By John Reichard, CQ HealthBeat Editor

October 29, 2010 -- Already stressed by many implementation headaches from the new health overhaul law, states have a real migraine when it comes to the IT challenge in setting up fast, accurate computer systems for insurance exchanges. Federal officials Friday announced a grant program they hope will ease the pain.

IT systems in the exchanges will have to handle a variety of complex transactions: finding the right health plan, determining the eligibility of applicants for coverage programs, enrolling people in plans, and administering subsidy payments.

Exchange IT systems will have to interact smoothly with databases operated by states, the Internal Revenue Service and health plans to get the job done. And if they don't, consumers using the exchanges will get frustrated and angry, potentially causing a backlash against the law.

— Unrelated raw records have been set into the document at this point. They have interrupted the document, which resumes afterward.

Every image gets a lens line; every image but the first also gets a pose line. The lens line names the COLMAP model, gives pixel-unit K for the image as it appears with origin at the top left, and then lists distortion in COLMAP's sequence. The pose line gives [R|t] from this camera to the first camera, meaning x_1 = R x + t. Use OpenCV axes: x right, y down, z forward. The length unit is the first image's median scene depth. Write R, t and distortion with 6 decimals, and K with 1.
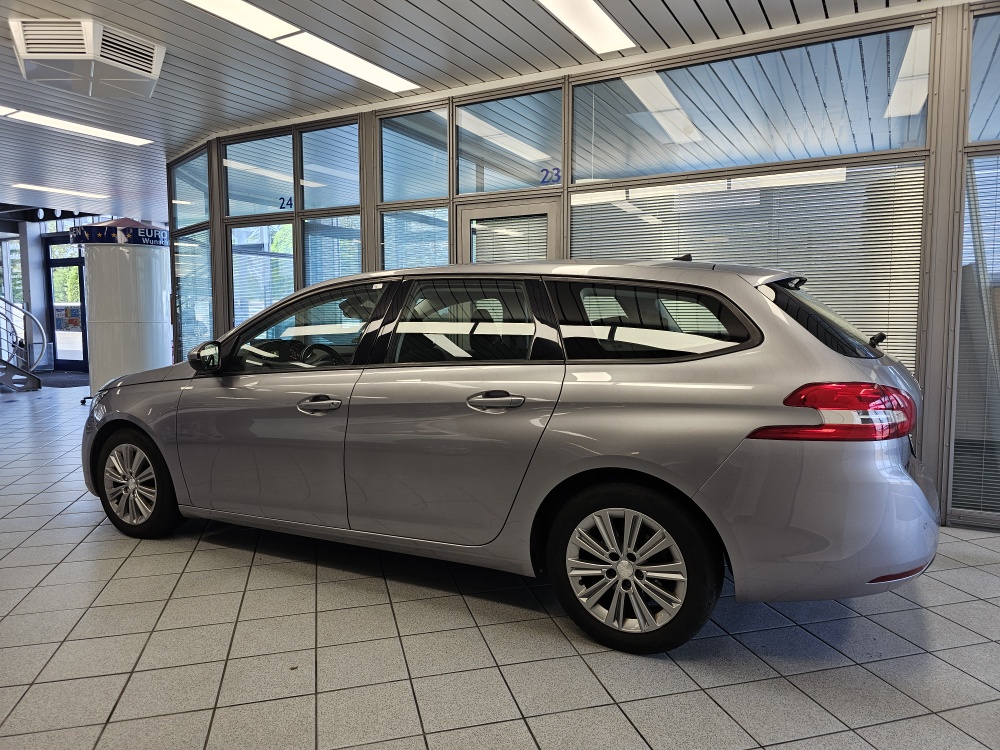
lens RADIAL K [[677.2, 0, 496.1], [0, 677.2, 367.1], [0, 0, 1]] dist [0.039121, -0.047317]
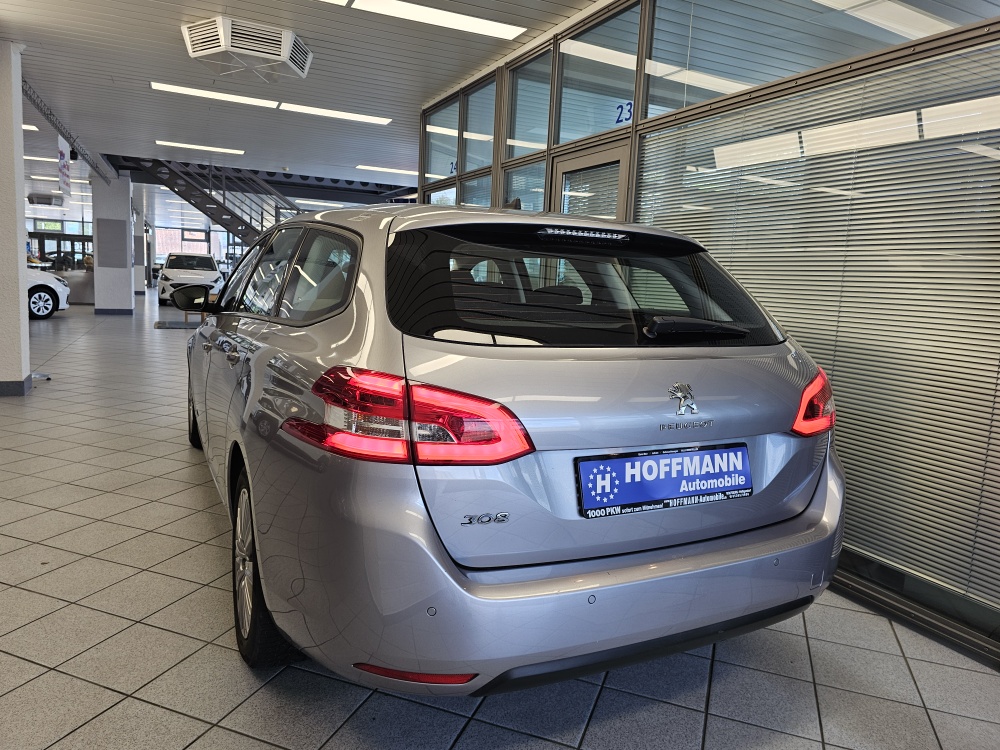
lens RADIAL K [[677.2, 0, 497.9], [0, 677.2, 364.3], [0, 0, 1]] dist [0.039121, -0.047317]
pose [[0.810904, 0.114262, -0.573915, 0.370021], [-0.096326, 0.993437, 0.061684, -0.013890], [0.577197, 0.005263, 0.816588, 0.197226]]
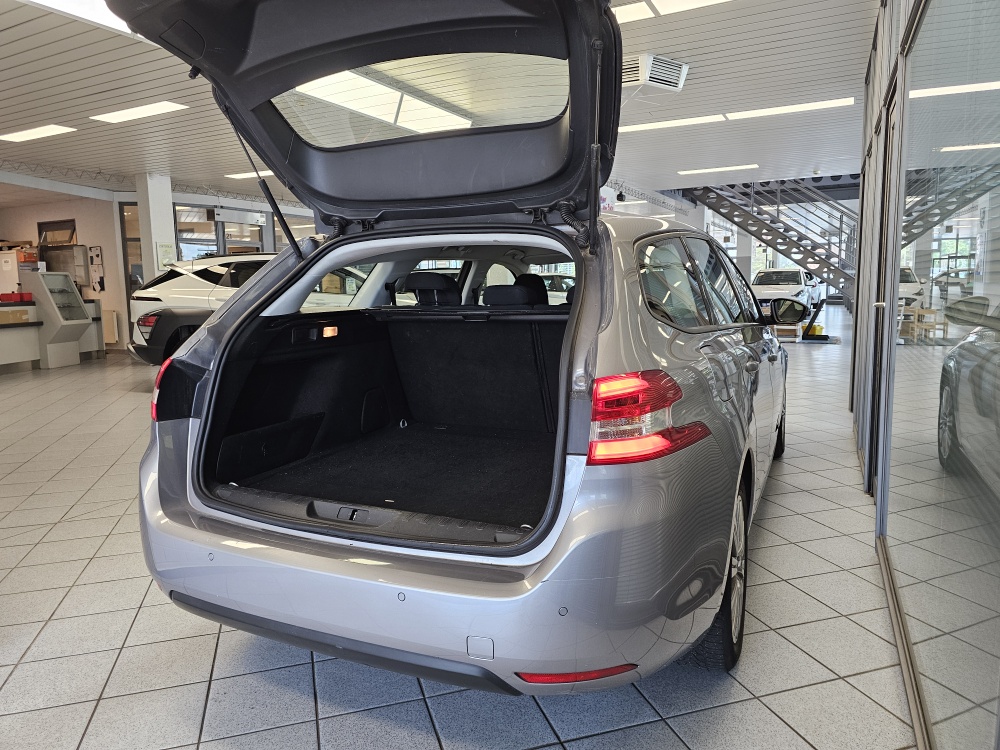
lens RADIAL K [[677.2, 0, 507.2], [0, 677.2, 376.5], [0, 0, 1]] dist [0.039121, -0.047317]
pose [[0.035071, 0.137045, -0.989944, 0.554952], [-0.061971, 0.988945, 0.134712, -0.042142], [0.997462, 0.056624, 0.043176, 0.544005]]
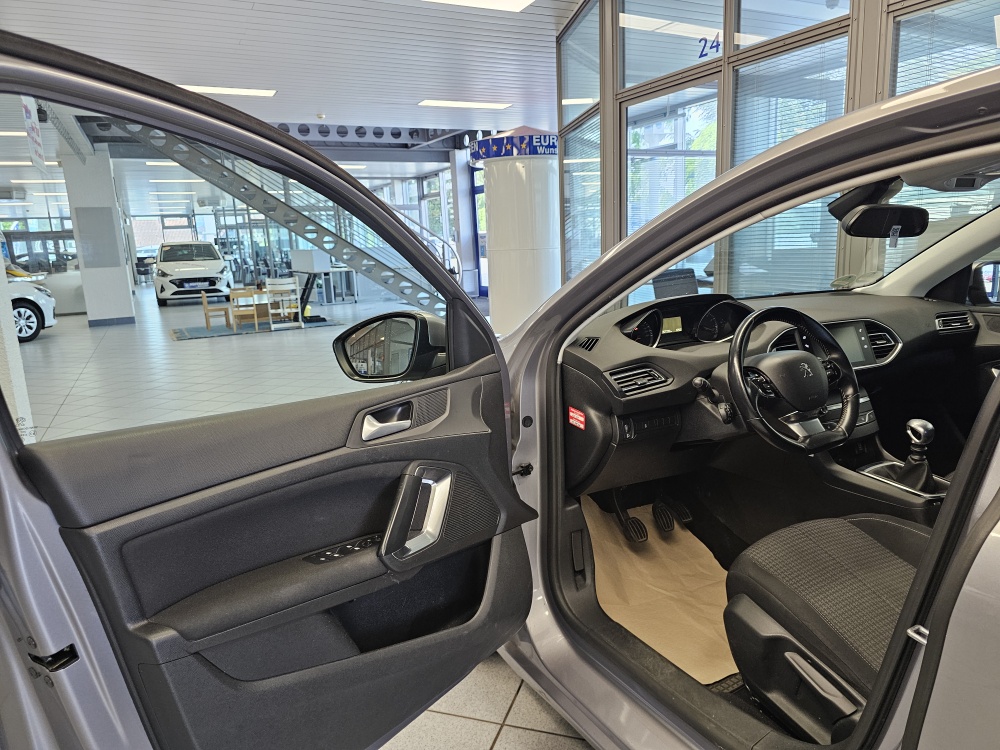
lens RADIAL K [[677.2, 0, 497.5], [0, 677.2, 381.5], [0, 0, 1]] dist [0.039121, -0.047317]
pose [[0.831212, 0.081231, -0.549989, -0.106349], [-0.003553, 0.990024, 0.140852, -0.029515], [0.555944, -0.115124, 0.823209, 0.358063]]
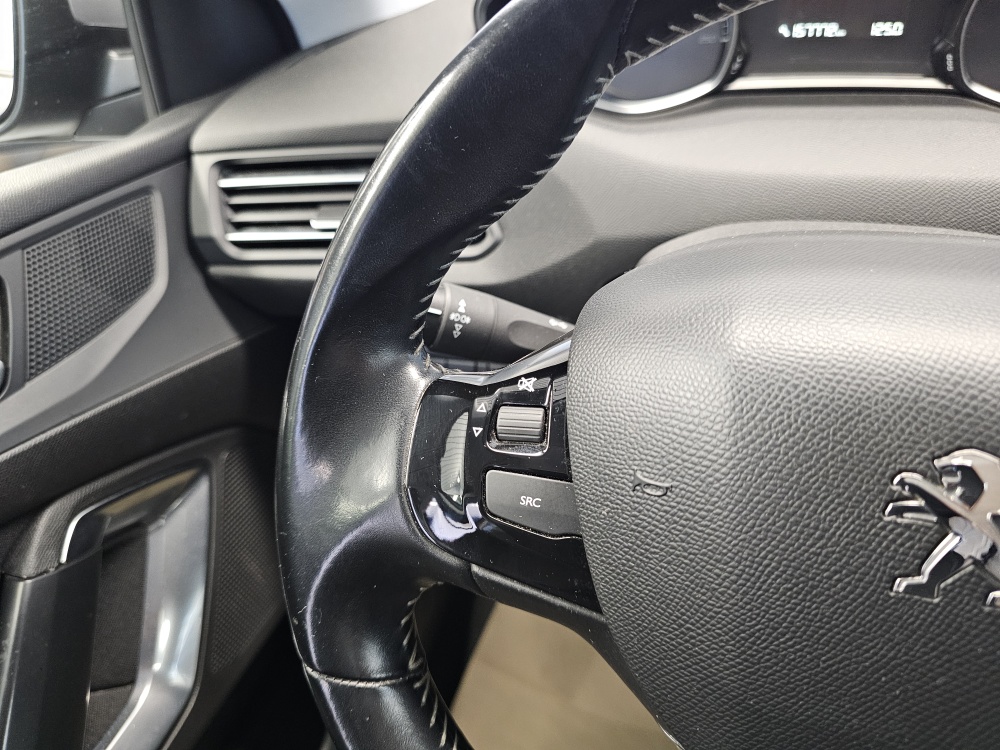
lens RADIAL K [[677.2, 0, 505.3], [0, 677.2, 383.4], [0, 0, 1]] dist [0.039121, -0.047317]
pose [[0.167405, 0.526943, -0.833250, -0.135275], [-0.017476, 0.846631, 0.531894, -0.015700], [0.985733, -0.074480, 0.150940, 0.604418]]
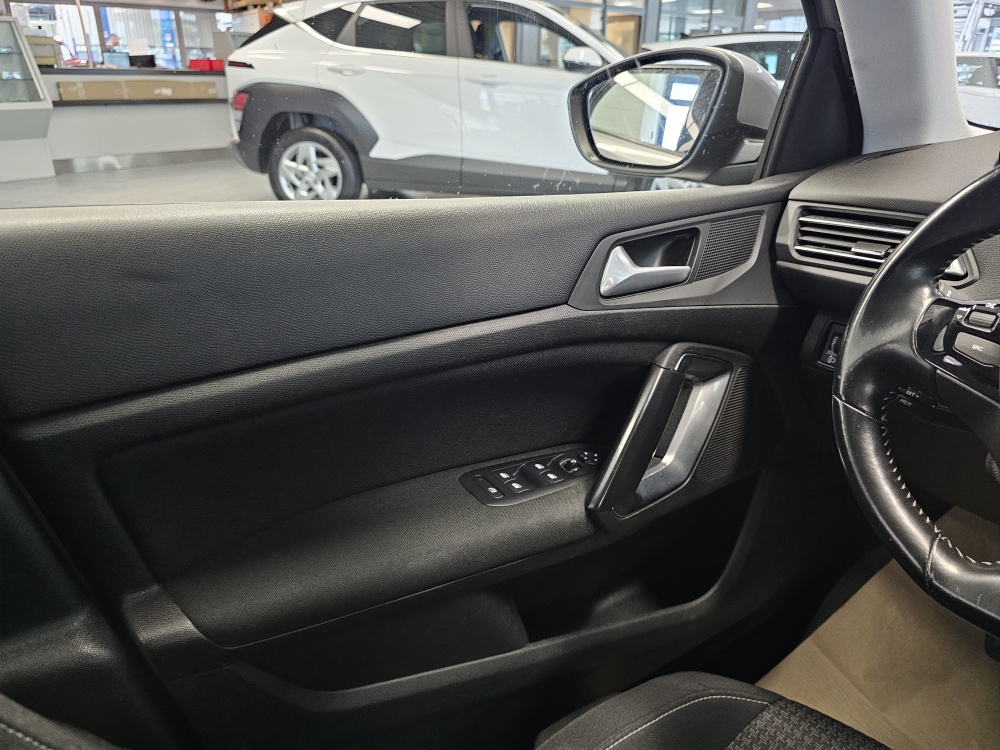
lens RADIAL K [[677.2, 0, 492.6], [0, 677.2, 367.5], [0, 0, 1]] dist [0.039121, -0.047317]
pose [[-0.449968, 0.350564, -0.821361, -0.074872], [-0.078984, 0.900504, 0.427614, -0.019215], [0.889545, 0.257287, -0.377509, 0.591951]]
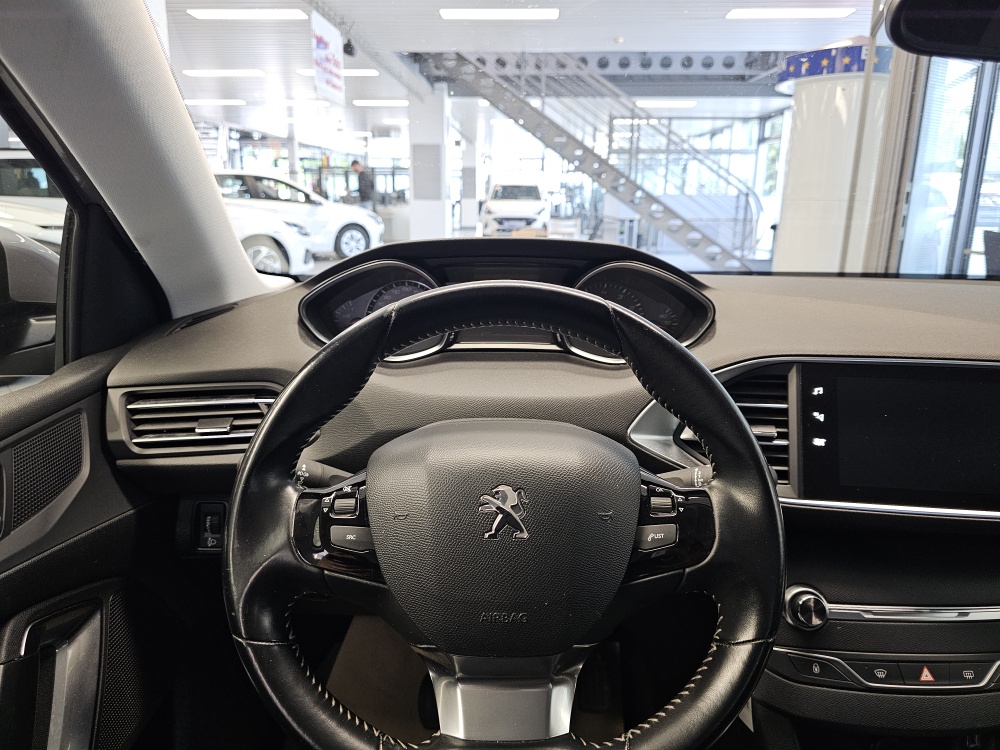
lens RADIAL K [[677.2, 0, 497.4], [0, 677.2, 366.8], [0, 0, 1]] dist [0.039121, -0.047317]
pose [[0.445025, 0.223098, -0.867283, -0.092518], [-0.081161, 0.974533, 0.209041, -0.028349], [0.891833, -0.022639, 0.451799, 0.591413]]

The Department of Health and Health Services (HHS) said it will award "innovator grants" to five entities, whether individual states or coalitions of states, to design and implement leading-edge IT systems HHS aims to promote as models for other states to follow.

Officials wouldn't say, however, how much money they will pay out. "We are looking for the states to establish the parameters of the project, how ambitious they want to be, and what those costs would be," Joel Ario, an HHS official, told reporters in a telephone press briefing Friday. Ario is director of the Office of Health Insurance Exchanges in the HHS Office of Consumer Information and Insurance Oversight.

Ario said states not chosen for the grants will save money because they won't have to reinvent the wheel—they can simply use the same designs as those developed by the grant recipients. That approach will make it easier for HHS to evaluate IT systems in deciding whether to certify that an exchange is ready to handle its duties under the overhaul law.

States must obtain that certification by 2013; exchanges must begin operating under the law by 2014. The residents of states that fail to obtain certification will be required to use a federal insurance exchange.

HHS said in a news release that the two-year grants will be awarded by Feb. 15 to five applicants "that have ambitious yet achievable proposals that can yield IT models and best practices that will benefit all states."

All states, including the five awarded grants under the program, will be able to apply in February for other federal grant money to cover the costs of creating the exchanges. But once they are established, states will have to find other funding sources.

"It's going to take a lot to make it work," Washington and Lee University Law professor Timothy Jost said last week concerning the IT challenges exchanges must master. "If we flop there, the exchanges could be a miserable failure," Jost told a Washington, D.C. forum. "If people apply for tax credits and don't hear for weeks and then things get screwed up and they have to come in somewhere and provide lots of documents that's going to be a disaster," he said.